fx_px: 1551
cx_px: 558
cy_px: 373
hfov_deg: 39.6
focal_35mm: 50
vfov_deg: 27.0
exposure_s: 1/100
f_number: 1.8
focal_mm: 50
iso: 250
==
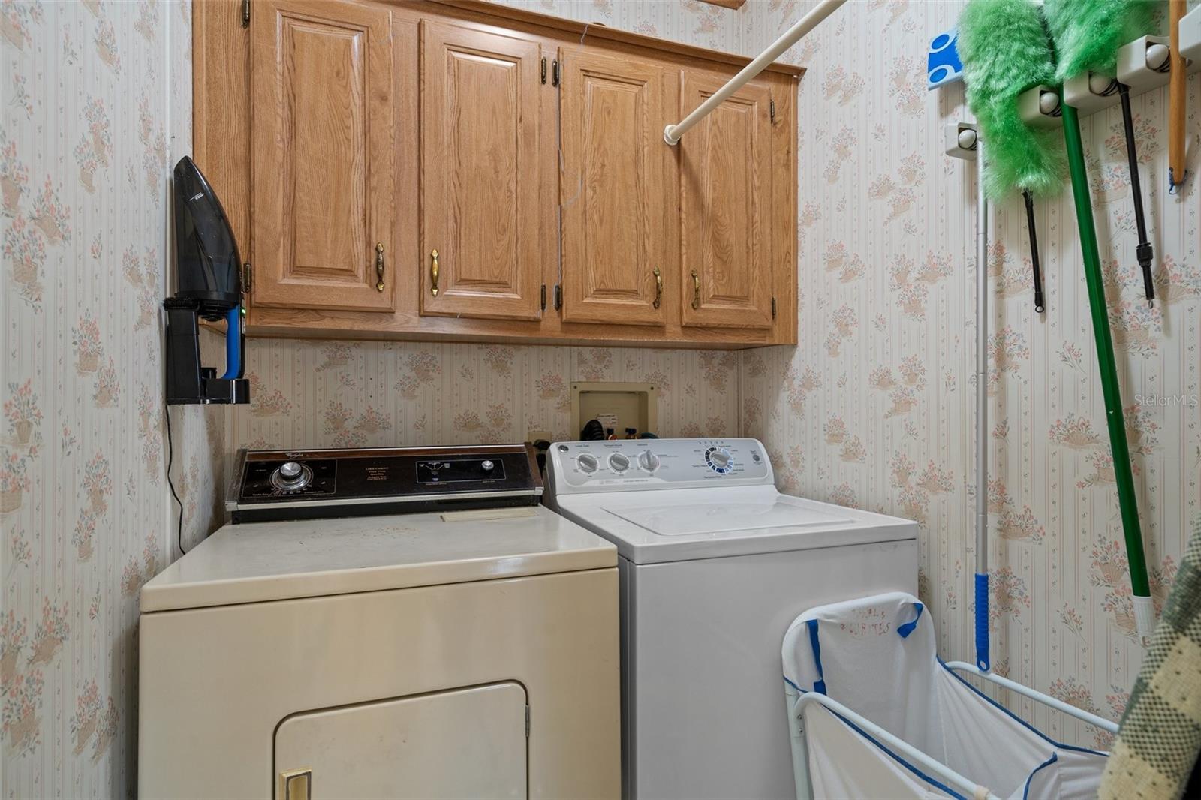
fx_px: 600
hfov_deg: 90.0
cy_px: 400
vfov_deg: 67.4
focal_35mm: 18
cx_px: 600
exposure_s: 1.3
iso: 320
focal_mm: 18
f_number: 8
---
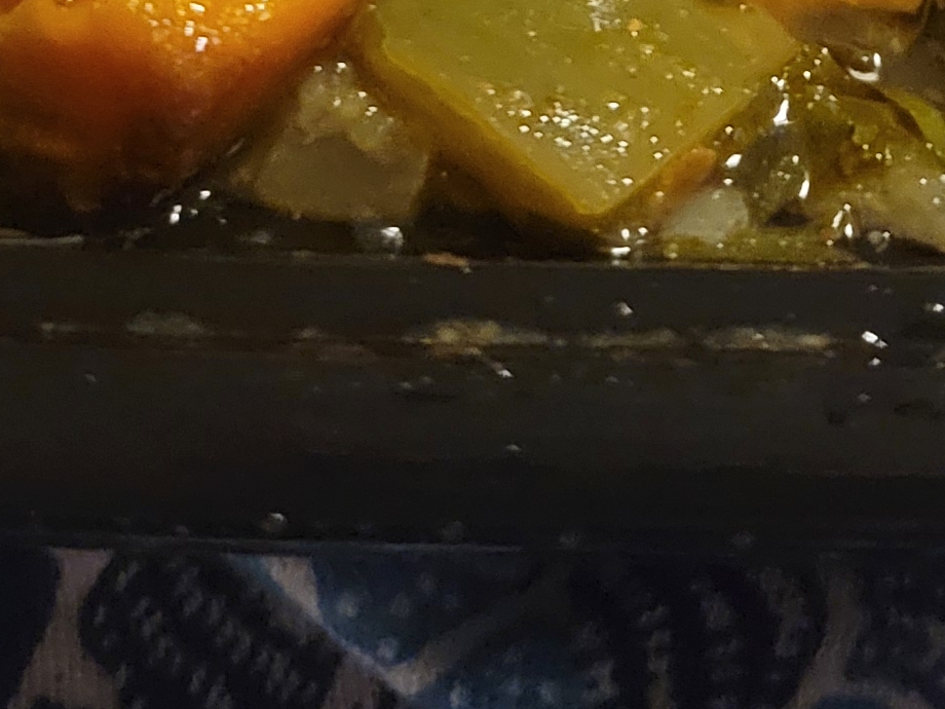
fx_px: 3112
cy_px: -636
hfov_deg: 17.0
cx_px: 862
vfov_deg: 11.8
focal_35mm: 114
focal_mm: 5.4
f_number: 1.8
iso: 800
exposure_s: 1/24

WORK TASK. Where the listing above has a line with "hfov_deg: 17.0", start there, and output every line exactly through the line with "exposure_s: 1/24", which is also included.

OUTPUT FOR THIS EXERCISE.
hfov_deg: 17.0
cx_px: 862
vfov_deg: 11.8
focal_35mm: 114
focal_mm: 5.4
f_number: 1.8
iso: 800
exposure_s: 1/24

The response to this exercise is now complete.